+++ Data for this exercise +++

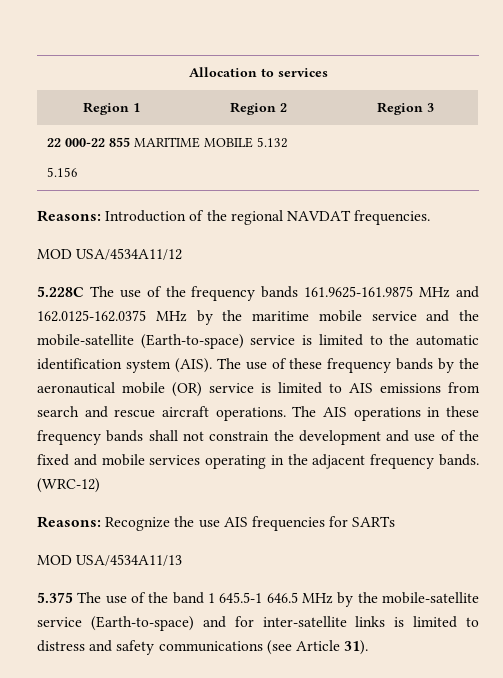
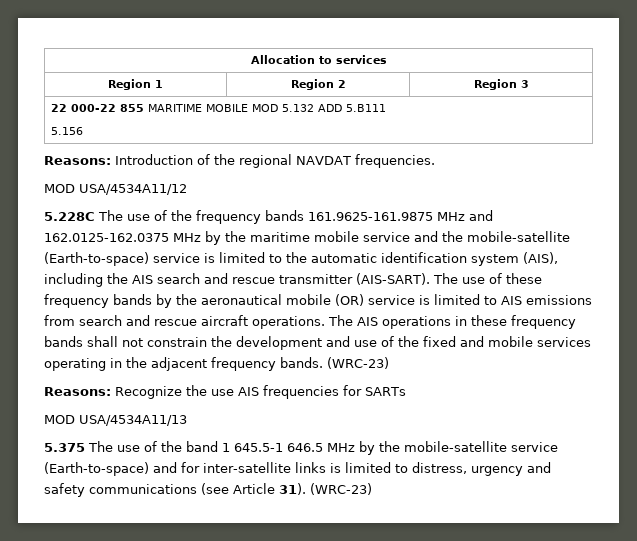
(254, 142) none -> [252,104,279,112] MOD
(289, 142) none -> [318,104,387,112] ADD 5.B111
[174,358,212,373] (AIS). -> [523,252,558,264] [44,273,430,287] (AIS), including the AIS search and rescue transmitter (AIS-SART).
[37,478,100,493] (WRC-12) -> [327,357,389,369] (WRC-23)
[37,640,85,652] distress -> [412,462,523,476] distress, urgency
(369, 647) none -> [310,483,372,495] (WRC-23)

+++
+++ Data for this exercise +++

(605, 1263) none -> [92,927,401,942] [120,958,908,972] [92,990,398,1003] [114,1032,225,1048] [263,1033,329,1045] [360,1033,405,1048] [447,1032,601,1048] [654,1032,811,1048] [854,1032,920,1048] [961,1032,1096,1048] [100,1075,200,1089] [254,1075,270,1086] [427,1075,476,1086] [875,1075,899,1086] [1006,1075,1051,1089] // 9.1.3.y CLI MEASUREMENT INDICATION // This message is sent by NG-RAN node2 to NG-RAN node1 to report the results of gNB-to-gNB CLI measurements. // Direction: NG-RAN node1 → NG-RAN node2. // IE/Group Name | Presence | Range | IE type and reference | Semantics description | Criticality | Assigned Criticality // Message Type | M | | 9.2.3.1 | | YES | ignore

+++
+++ Data for this exercise +++

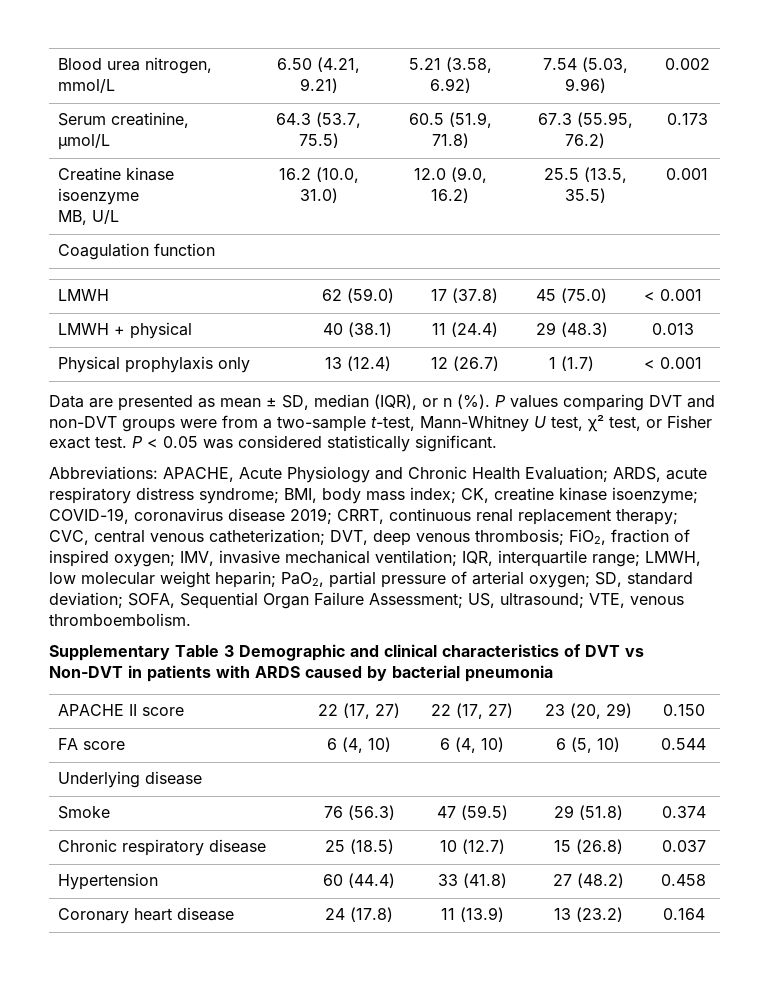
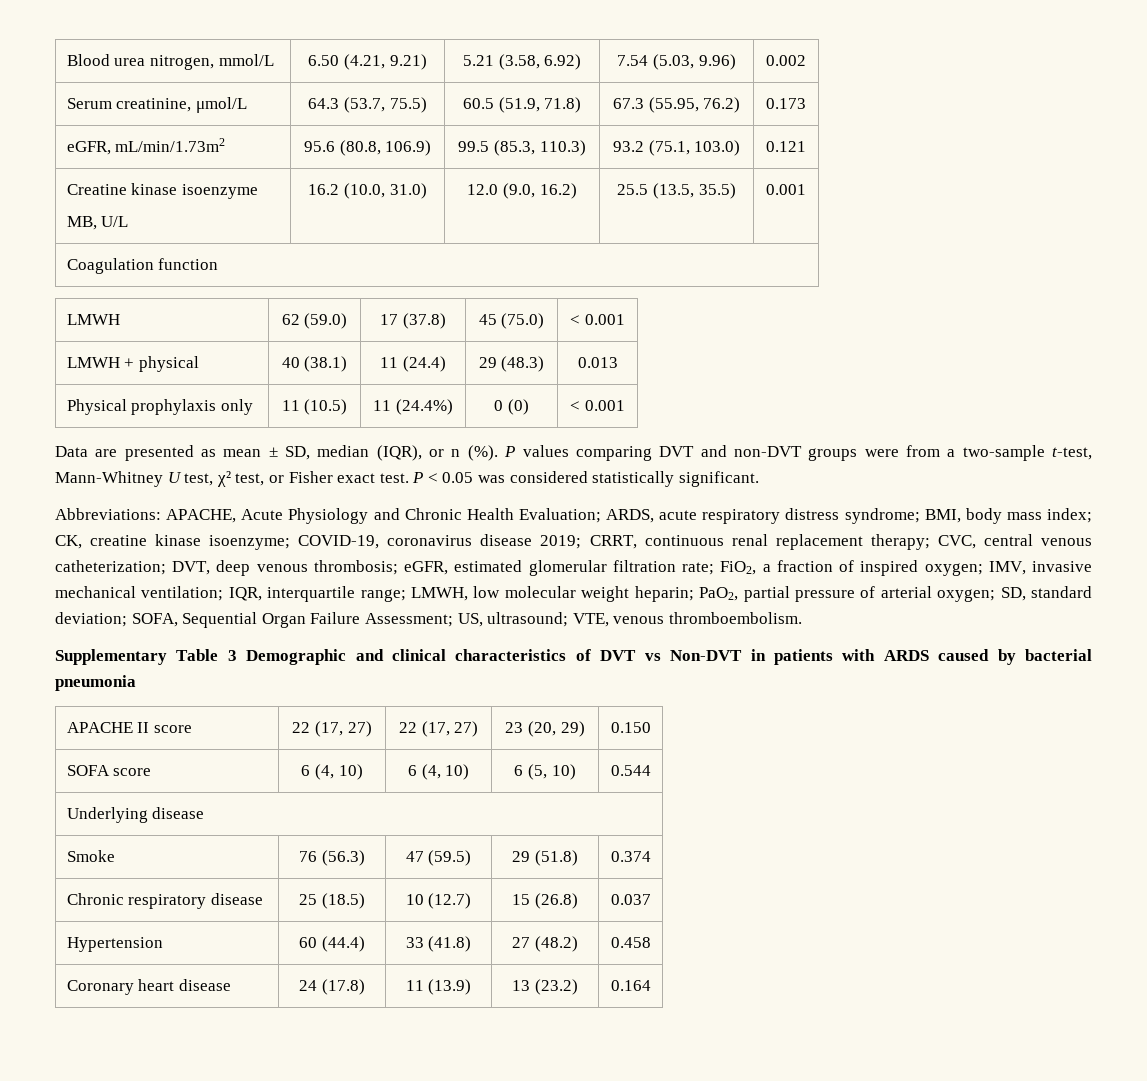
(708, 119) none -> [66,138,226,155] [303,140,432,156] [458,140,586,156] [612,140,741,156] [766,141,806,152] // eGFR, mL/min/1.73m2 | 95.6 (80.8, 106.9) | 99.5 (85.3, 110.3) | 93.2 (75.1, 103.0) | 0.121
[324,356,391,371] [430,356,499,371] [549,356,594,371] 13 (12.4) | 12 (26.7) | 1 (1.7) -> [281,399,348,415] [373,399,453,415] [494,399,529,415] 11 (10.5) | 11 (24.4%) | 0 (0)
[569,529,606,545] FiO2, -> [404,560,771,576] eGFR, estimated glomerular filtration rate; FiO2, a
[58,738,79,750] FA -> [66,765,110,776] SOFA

+++

* _Exercise instructions_
In the listing above, find the line containing "(254, 142) none -> [252,104,279,112] MOD" and the line containing "(369, 647) none -> [310,483,372,495] (WRC-23)", then retype both and every line between them exactly, with nothing else.

* _Answer box_
(254, 142) none -> [252,104,279,112] MOD
(289, 142) none -> [318,104,387,112] ADD 5.B111
[174,358,212,373] (AIS). -> [523,252,558,264] [44,273,430,287] (AIS), including the AIS search and rescue transmitter (AIS-SART).
[37,478,100,493] (WRC-12) -> [327,357,389,369] (WRC-23)
[37,640,85,652] distress -> [412,462,523,476] distress, urgency
(369, 647) none -> [310,483,372,495] (WRC-23)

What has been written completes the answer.